[Stored data entries]
Segment Open
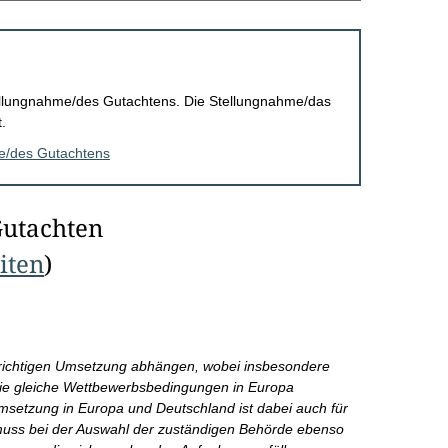
Stellungnahme/des Gutachtens. Die Stellungnahme/das
.
me/des Gutachtens
Gutachten
eiten
)
r richtigen Umsetzung abhängen, wobei insbesondere
wie gleiche Wettbewerbsbedingungen in Europa
Umsetzung in Europa und Deutschland ist dabei auch für
 muss bei der Auswahl der zuständigen Behörde ebenso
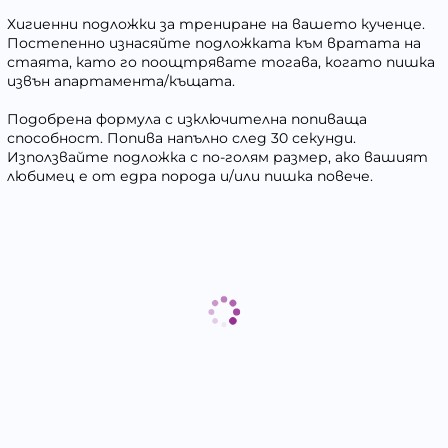
Хигиенни подложки за трениране на вашето кученце.
Постепенно изнасяйте подложката към вратата на
стаята, като го поощтрявате тогава, когато пишка
извън апартамента/къщата.
Подобрена формула с изключителна попиваща
способност. Попива напълно след 30 секунди.
Използвайте подложка с по-голям размер, ако вашият
любимец е от едра порода и/или пишка повече.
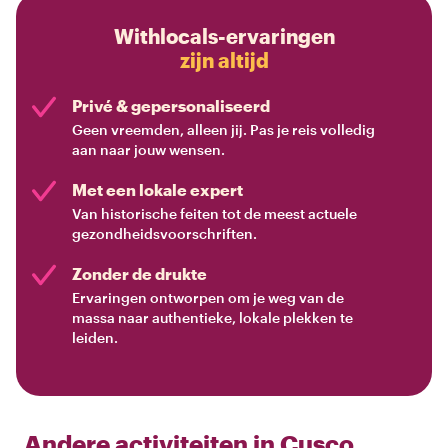
Withlocals-ervaringen
zijn altijd
Privé & gepersonaliseerd
Geen vreemden, alleen jij. Pas je reis volledig
aan naar jouw wensen.
Met een lokale expert
Van historische feiten tot de meest actuele
gezondheidsvoorschriften.
Zonder de drukte
Ervaringen ontworpen om je weg van de
massa naar authentieke, lokale plekken te
leiden.
Andere activiteiten in
Cusco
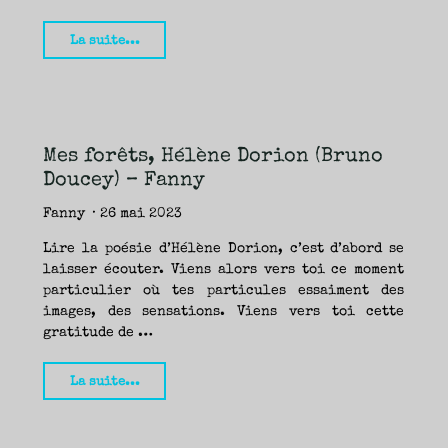
"Kau
La suite...
minuat
–
Une
fois
Mes forêts, Hélène Dorion (Bruno
de
Doucey) – Fanny
plus,
Joséphine
Fanny
26 mai 2023
Bacon
Lire la poésie d’Hélène Dorion, c’est d’abord se
(Mémoire
laisser écouter. Viens alors vers toi ce moment
d’Encrier)
particulier où tes particules essaiment des
images, des sensations. Viens vers toi cette
–
gratitude de …
Fanny"
"Mes
La suite...
forêts,
Hélène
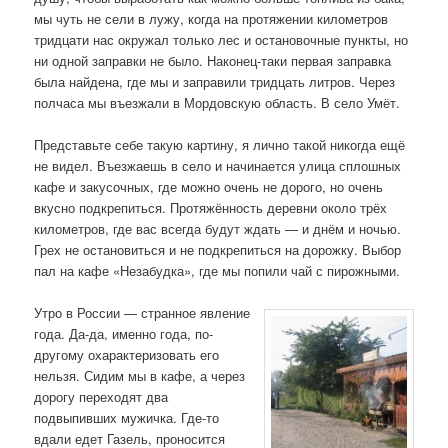
мы чуть не сели в лужу, когда на протяжении километров
тридцати нас окружал только лес и остановочные пункты, но
ни одной заправки не было. Наконец-таки первая заправка
была найдена, где мы и заправили тридцать литров. Через
полчаса мы въезжали в Мордовскую область. В село Умёт.
Представьте себе такую картину, я лично такой никогда ещё
не видел. Въезжаешь в село и начинается улица сплошных
кафе и закусочных, где можно очень не дорого, но очень
вкусно подкрепиться. Протяжённость деревни около трёх
километров, где вас всегда будут ждать — и днём и ночью.
Грех не остановиться и не подкрепиться на дорожку. Выбор
пал на кафе «Незабудка», где мы попили чай с пирожными.
Утро в России — странное явление
года. Да-да, именно года, по-
другому охарактеризовать его
нельзя. Сидим мы в кафе, а через
дорогу переходят два
подвыпивших мужичка. Где-то
вдали едет Газель, проносится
Segment Closed
Task: Retype the records exactly. Any image in them should not appear in what you write.

Task output:
Stellungnahme/des Gutachtens. Die Stellungnahme/das
.
me/des Gutachtens
Gutachten
eiten
)
r richtigen Umsetzung abhängen, wobei insbesondere
wie gleiche Wettbewerbsbedingungen in Europa
Umsetzung in Europa und Deutschland ist dabei auch für
 muss bei der Auswahl der zuständigen Behörde ebenso
Хигиенни подложки за трениране на вашето кученце.
Постепенно изнасяйте подложката към вратата на
стаята, като го поощтрявате тогава, когато пишка
извън апартамента/къщата.
Подобрена формула с изключителна попиваща
способност. Попива напълно след 30 секунди.
Използвайте подложка с по-голям размер, ако вашият
любимец е от едра порода и/или пишка повече.
Withlocals-ervaringen
zijn altijd
Privé & gepersonaliseerd
Geen vreemden, alleen jij. Pas je reis volledig
aan naar jouw wensen.
Met een lokale expert
Van historische feiten tot de meest actuele
gezondheidsvoorschriften.
Zonder de drukte
Ervaringen ontworpen om je weg van de
massa naar authentieke, lokale plekken te
leiden.
Andere activiteiten in
Cusco
"Kau
La suite...
minuat
–
Une
fois
Mes forêts, Hélène Dorion (Bruno
de
Doucey) – Fanny
plus,
Joséphine
Fanny
26 mai 2023
Bacon
Lire la poésie d’Hélène Dorion, c’est d’abord se
(Mémoire
laisser écouter. Viens alors vers toi ce moment
d’Encrier)
particulier où tes particules essaiment des
images, des sensations. Viens vers toi cette
–
gratitude de …
Fanny"
"Mes
La suite...
forêts,
Hélène
мы чуть не сели в лужу, когда на протяжении километров
тридцати нас окружал только лес и остановочные пункты, но
ни одной заправки не было. Наконец-таки первая заправка
была найдена, где мы и заправили тридцать литров. Через
полчаса мы въезжали в Мордовскую область. В село Умёт.
Представьте себе такую картину, я лично такой никогда ещё
не видел. Въезжаешь в село и начинается улица сплошных
кафе и закусочных, где можно очень не дорого, но очень
вкусно подкрепиться. Протяжённость деревни около трёх
километров, где вас всегда будут ждать — и днём и ночью.
Грех не остановиться и не подкрепиться на дорожку. Выбор
пал на кафе «Незабудка», где мы попили чай с пирожными.
Утро в России — странное явление
года. Да-да, именно года, по-
другому охарактеризовать его
нельзя. Сидим мы в кафе, а через
дорогу переходят два
подвыпивших мужичка. Где-то
вдали едет Газель, проносится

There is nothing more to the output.